More than ten years after the murder of Davenport senior Suzanne Jovin ’99, investigators are looking into performing DNA tests on a soda bottle she was carrying the December night that she was fatally stabbed.

Lead investigator John Mannion told the New Haven Register that he would ask the state crime lab if the bottle of Fresca soda could still be tested even though it had previously been dusted for fingerprints.

James Van de Velde, Jovin’s senior thesis adviser and a once-popular Yale lecturer, has called for the DNA test on several occasions as a way to clear his name. Van de Velde is the only person to ever be publicly named a suspect in the Jovin case, although no evidence linking him to the crime has ever been made public.

Van de Velde has repeatedly claimed that the investigation did irreparable damage to his image. When investigators renewed their efforts to solve the case in the summer of 2007 they vowed to look at the case as if it had just happened, claiming that “everyone is a suspect and no one is a suspect.”

When asked why the team had not pursued testing the bottle before, Mannion told the Register: “Other things are on our plate. Other evidence has been submitted to the lab.”

More from the Register’s story, below:

He said this included the jewelry Jovin was wearing when she was killed, such as rings and a watch. Her keys were also submitted, Mannion said. He described this as a “re-examination by the lab.”

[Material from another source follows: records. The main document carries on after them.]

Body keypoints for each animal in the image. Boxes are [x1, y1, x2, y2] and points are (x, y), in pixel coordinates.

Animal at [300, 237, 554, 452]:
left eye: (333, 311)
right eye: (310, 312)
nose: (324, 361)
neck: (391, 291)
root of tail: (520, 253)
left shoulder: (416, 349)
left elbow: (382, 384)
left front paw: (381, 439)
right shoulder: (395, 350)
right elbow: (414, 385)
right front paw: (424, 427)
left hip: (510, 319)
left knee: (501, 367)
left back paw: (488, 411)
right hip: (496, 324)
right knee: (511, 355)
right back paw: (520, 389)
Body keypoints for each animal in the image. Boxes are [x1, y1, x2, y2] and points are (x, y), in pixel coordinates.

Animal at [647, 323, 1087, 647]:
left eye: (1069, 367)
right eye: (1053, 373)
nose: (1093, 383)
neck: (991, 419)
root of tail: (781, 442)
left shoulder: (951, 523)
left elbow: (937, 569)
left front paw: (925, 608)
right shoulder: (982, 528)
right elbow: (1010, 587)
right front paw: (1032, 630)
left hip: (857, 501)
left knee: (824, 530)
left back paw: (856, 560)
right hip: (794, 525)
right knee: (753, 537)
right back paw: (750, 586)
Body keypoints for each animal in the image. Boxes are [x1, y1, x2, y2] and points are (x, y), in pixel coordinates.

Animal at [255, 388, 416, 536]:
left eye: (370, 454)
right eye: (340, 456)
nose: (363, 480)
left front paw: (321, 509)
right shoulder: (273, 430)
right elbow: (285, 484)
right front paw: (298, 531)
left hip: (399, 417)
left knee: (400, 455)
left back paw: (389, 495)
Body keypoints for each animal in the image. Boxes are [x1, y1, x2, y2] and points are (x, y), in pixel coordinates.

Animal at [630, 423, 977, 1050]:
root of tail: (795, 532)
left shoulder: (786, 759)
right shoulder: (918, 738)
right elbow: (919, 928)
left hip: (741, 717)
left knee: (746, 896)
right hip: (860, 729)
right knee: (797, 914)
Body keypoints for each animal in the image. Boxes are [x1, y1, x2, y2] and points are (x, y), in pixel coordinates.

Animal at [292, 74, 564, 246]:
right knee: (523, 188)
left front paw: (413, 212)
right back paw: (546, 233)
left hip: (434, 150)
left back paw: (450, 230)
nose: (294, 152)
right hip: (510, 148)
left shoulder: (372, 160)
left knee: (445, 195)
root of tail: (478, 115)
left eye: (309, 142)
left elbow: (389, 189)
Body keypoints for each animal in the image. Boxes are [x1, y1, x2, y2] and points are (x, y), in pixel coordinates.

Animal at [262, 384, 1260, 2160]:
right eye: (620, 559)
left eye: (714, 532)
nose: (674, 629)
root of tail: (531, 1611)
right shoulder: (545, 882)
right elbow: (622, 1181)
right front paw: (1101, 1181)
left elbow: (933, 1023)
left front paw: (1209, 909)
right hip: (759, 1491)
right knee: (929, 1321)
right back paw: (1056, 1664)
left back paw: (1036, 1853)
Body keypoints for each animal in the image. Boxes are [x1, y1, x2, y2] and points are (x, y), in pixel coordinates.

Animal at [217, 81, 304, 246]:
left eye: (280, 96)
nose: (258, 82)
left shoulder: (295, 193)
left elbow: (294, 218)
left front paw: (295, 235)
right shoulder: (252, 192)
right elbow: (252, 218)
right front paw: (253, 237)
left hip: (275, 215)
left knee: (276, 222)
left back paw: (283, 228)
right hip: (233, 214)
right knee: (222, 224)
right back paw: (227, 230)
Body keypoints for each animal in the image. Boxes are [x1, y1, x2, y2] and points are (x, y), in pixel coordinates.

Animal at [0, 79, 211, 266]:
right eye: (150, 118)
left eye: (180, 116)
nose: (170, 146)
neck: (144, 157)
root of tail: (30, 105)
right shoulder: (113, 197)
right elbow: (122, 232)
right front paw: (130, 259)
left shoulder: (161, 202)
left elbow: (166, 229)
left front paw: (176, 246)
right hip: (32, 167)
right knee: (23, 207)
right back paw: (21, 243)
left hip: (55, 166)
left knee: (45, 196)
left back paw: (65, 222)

Mannion also said investigators went out with a half-dozen members of the Nutmeg Treasure Hunters Club on a recent weekend, searching with metal detectors for the murderer’s knife on the streets near the crime scene. He said it wasn’t found.

Asked if his team has contacted Van de Velde to question him about the case, Mannion said, “No, not yet. We’ve kicked it around. He’s been asked a lot of questions in the past. It’s not pressing right now.”

As for his overall feeling about solving the crime, Mannion said, “I’m still very optimistic, very committed. We keep moving forward.”